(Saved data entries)
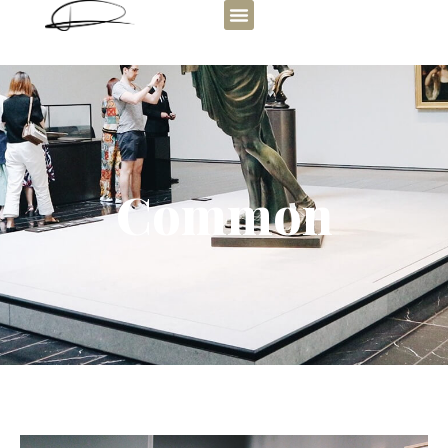
Common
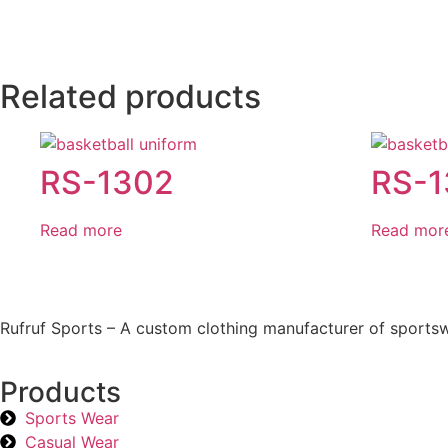
Related products
RS-1302
RS-
Read more
Read mor
Rufruf Sports – A custom clothing manufacturer of sportsw
Products
Sports Wear
Casual Wear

## Exercise instructions
Your task is to gather all lines from the entries above that hold the word "Sports".

## Response area
Rufruf Sports – A custom clothing manufacturer of sportsw
Sports Wear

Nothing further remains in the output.